School of Computer Engineering, Nanyang Technological University, Singapore.
IEEE Trans Image Process. 2012 Apr;21(4):1500-12. doi: 10.1109/TIP.2011.2175935. Epub 2011 Nov 15.
In this paper, we propose a new image quality assessment (IQA) scheme, with emphasis on gradient similarity. Gradients convey important visual information and are crucial to scene understanding. Using such information, structural and contrast changes can be effectively captured. Therefore, we use the gradient similarity to measure the change in contrast and structure in images. Apart from the structural/contrast changes, image quality is also affected by luminance changes, which must be also accounted for complete and more robust IQA. Hence, the proposed scheme considers both luminance and contrast-structural changes to effectively assess image quality. Furthermore, the proposed scheme is designed to follow the masking effect and visibility threshold more closely, i.e., the case when both masked and masking signals are small is more effectively tackled by the proposed scheme. Finally, the effects of the changes in luminance and contrast-structure are integrated via an adaptive method to obtain the overall image quality score. Extensive experiments conducted with six publicly available subject-rated databases (comprising of diverse images and distortion types) have confirmed the effectiveness, robustness, and efficiency of the proposed scheme in comparison with the relevant state-of-the-art schemes.
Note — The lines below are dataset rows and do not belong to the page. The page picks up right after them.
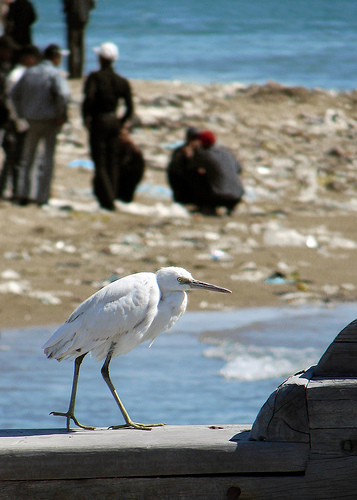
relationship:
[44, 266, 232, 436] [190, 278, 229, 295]
bird has a beak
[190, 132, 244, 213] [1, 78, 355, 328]
person on beach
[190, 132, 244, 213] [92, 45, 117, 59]
person has a cap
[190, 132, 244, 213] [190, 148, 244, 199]
person has a jacket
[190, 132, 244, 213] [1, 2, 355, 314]
person in background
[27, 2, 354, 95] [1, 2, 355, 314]
water in background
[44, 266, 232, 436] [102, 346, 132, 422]
bird has a leg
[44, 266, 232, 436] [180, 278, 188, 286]
bird has an eye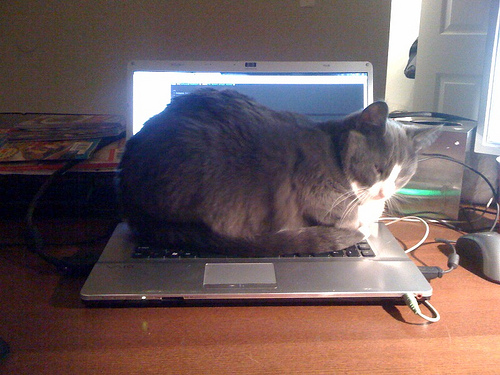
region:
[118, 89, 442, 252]
big cat standing on a laptop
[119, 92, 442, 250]
cat is gray and white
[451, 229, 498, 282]
black and gray mouse of a laptop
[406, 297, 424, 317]
green plug connected to laptop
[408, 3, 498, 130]
white door i the back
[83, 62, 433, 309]
gray laptop on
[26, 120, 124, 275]
black cable of laptop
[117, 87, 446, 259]
cat is lying on a laptop keyboard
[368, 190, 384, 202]
little pinky nose of cat sleeping on a laptop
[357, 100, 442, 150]
two small furry ears of a cat sleeping on a laptop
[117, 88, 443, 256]
white and gray furry cat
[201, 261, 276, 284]
gray laptop mouse pad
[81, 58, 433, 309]
Silver and black laptop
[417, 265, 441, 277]
gray USB plug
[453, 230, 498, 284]
Black and silver computer mouse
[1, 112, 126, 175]
Many different colored magazines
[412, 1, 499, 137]
White interior door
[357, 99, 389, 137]
Furry gray cat ear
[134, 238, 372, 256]
Black laptop computer keys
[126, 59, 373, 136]
Bright Laptop monitor screen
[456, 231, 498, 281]
gray computer mouse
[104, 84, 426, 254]
gray cat sitting on laptop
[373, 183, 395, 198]
white fur on cat's face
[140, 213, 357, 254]
long gray cat's tail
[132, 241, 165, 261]
black computer keys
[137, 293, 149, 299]
white light on computer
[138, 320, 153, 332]
light reflection on desk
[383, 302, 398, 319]
dark shadow from cord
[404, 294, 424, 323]
white cord in computer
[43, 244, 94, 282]
black cord in computer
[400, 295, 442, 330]
cord in the laptop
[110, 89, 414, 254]
cat on the laptop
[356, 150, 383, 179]
eye of the cat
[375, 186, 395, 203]
nose of the cat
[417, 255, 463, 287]
black usb cord in the laptop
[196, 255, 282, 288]
track pad on the laptop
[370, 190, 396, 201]
pink nose of the cat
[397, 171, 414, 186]
eye of the cat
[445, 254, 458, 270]
connector on the usb cord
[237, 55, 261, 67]
webcam on the laptop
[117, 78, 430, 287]
cat on a laptop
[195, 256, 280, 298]
mouse of a laptop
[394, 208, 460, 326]
wires to a laptop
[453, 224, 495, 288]
mouse of a laptop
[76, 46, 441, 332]
cat on a laptop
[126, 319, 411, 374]
wooden desk under laptop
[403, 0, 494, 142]
door to a room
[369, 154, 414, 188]
eyes on a cat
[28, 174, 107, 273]
cable to a laptop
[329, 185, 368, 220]
white whiskers on a cat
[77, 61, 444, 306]
a cat sleeping on a laptop computer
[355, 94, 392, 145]
left ear of the cat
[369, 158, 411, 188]
eyeballs of the cat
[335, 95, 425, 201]
head of the cat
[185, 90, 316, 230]
torso of the cat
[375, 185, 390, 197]
nose of the cat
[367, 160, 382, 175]
one of the cats eyes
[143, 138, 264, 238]
rear legs of the cat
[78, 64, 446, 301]
a grey and white cat laying on a laptop.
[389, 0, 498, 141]
a white wood door that is open.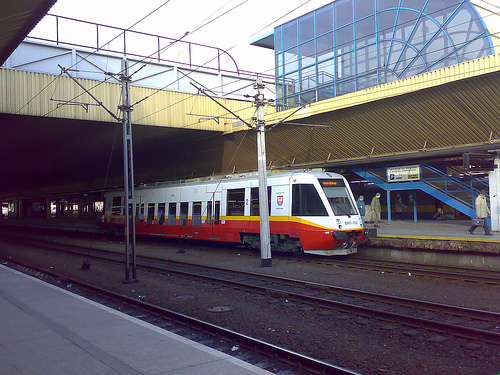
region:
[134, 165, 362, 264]
orange and white train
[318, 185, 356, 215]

本文提出了一种新的图像质量评估 (IQA) 方案,重点关注梯度相似性。梯度传递重要的视觉信息,对于场景理解至关重要。利用这些信息,可以有效地捕捉结构和对比度的变化。因此,我们使用梯度相似性来衡量图像对比度和结构的变化。除了结构/对比度的变化,图像质量还受到亮度变化的影响,为了进行全面和更稳健的 IQA,必须考虑到这些变化。因此,所提出的方案考虑了亮度和对比度-结构的变化,以有效地评估图像质量。此外,所提出的方案旨在更紧密地遵循掩蔽效应和可见性阈值,即当掩蔽和掩蔽信号都较小时,所提出的方案更有效地处理这种情况。最后,通过自适应方法将亮度和对比度-结构变化的影响进行集成,以获得整体图像质量评分。通过与相关最先进方案的比较,使用六个公开的主观评分数据库(包含各种图像和失真类型)进行的广泛实验验证了所提出方案的有效性、鲁棒性和效率。